◆ Complete the following ◆
1. Name every smear operation or individual listed after the words "including many of the usual suspects" in the footnote commentary.
2. Answer these questions from the footnote commentary:
(a) In which newspaper did the Salter article appear, and on what date?
(b) Whom did Schlafly support over Bob Dole?
(c) Which page does Footnote 34 refer to?
3. Reproduce the part of the footnote commentary between "In the article, a" and "to admire her.", inclusive.

◆ Given text ◆
===

Footnote 33. (p. 40) Salter, Conservative Matriarch Schlafly Tries to Remain Relevant on the Right, Chicago Tribune 8/1/96. Cited by Ann to support, "Schlafly is preposterously demeaned with articles reporting that she is trying to remain 'relevant.'"

In the article, a member of Republicans for Choice says Schlafly is "irrelevant;" GOP consultant Kevin Phillips expresses surprise that she is still around, and, most telling, she has been shut out of inner circle powwows because of her support for Pat Buchanan over the soon-to-be nominee, Bob Dole. These are all Republicans saying she's irrelevant, not liberals or journalists. Salter seems to admire her.

 

Footnotes 34. (p. 41) "The Attack Machine," New York Times Magazine, 11/12/95. Described by Ann as a denunciation of Schlafly.

This article is not about Schlafly. It is merely a list of hard-core Right wing smear operations and individuals, including many of the usual suspects – The American Spectator, Paul Weyrich, Jesse Helms, David Brock (before his recent conversion), The WSJ Editorialists, etc., etc. It's a little surprising that Ann would consider inclusion in such company a "denuciation." Schlafly as an individual doesn't even make the list – it's the Eagle Forum.

===

◆ Supplied entries ◆

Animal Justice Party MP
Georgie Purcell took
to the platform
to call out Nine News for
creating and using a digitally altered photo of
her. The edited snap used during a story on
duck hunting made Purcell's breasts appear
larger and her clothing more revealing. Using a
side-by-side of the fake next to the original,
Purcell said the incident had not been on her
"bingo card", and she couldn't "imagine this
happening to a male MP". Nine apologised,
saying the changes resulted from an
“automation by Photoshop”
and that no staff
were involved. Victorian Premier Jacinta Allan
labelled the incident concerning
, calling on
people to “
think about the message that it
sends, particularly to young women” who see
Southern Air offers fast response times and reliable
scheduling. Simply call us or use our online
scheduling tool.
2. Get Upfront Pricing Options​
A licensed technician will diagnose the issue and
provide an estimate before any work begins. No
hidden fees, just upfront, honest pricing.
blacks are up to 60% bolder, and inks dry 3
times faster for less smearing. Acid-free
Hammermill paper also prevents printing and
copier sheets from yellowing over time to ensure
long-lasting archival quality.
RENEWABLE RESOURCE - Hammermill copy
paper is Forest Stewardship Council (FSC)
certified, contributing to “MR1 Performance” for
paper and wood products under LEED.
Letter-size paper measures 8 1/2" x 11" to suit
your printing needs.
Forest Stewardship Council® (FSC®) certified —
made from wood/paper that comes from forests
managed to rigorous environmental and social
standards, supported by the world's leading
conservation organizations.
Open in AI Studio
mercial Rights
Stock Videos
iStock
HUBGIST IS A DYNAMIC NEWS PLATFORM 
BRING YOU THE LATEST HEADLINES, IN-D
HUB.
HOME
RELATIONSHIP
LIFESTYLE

===

◆ Answer list ◆
1. The American Spectator, Paul Weyrich, Jesse Helms, David Brock, The WSJ Editorialists

2.
(a) The Chicago Tribune, 8/1/96
(b) Pat Buchanan
(c) Page 41

3.
In the article, a member of Republicans for Choice says Schlafly is "irrelevant;" GOP consultant Kevin Phillips expresses surprise that she is still around, and, most telling, she has been shut out of inner circle powwows because of her support for Pat Buchanan over the soon-to-be nominee, Bob Dole. These are all Republicans saying she's irrelevant, not liberals or journalists. Salter seems to admire her.